Each chunk has a fixed size of 4kb and is distributed across the network using the DISC model. Each chunk has a unique address taken from the same namespace as the network node addresses that allows it to be located and retrieved by other nodes in the network.

Swarm's distributed immutable storage provides several benefits, including data redundancy, tamper-proofing, and fault tolerance. Because data is stored across multiple nodes in the network, it can be retrieved even if some nodes fail or go offline.

Built on top of the overlay network is also an incentives layer which guarantees that node operators which share their resources with the network are fairly rewarded for their services.

3. Data Access Layer

The third part of Swarm is a component that provides high-level data access and defines APIs for base-layer features. This layer is responsible for providing an easy-to-use interface for developers to interact with Swarm's underlying storage and communication infrastructure.

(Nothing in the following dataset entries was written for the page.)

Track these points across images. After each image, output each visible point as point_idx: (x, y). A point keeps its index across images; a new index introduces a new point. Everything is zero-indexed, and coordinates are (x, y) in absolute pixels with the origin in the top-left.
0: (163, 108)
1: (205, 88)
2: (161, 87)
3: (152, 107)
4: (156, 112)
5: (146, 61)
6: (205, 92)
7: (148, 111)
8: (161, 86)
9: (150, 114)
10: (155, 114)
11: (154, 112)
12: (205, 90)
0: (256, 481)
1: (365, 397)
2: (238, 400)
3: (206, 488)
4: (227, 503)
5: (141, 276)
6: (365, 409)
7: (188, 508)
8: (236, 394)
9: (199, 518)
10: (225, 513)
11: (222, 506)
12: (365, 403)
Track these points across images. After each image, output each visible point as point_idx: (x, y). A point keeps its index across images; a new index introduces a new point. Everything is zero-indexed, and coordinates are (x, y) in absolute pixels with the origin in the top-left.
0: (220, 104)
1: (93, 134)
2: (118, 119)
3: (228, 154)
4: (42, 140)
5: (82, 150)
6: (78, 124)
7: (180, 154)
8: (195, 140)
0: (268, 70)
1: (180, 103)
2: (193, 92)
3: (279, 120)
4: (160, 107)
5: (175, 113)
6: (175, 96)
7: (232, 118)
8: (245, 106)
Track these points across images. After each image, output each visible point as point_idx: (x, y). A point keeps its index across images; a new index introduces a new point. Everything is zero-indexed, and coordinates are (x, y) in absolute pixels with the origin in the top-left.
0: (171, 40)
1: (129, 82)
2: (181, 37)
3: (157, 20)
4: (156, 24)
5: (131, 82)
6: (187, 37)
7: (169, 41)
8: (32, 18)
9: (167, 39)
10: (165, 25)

Swarm's high-level data access component provides APIs that allow developers to perform various operations on the network, including uploading and downloading data and searching for content. These APIs are designed to be simple and intuitive, making it easy for developers to build decentralised applications on top of Swarm.

4. Application Layer

The fourth part of Swarm is an application layer that defines standards and outlines best practices for more elaborate use cases. This layer is responsible for providing guidance to developers on how to build complex applications on top of Swarm's underlying infrastructure.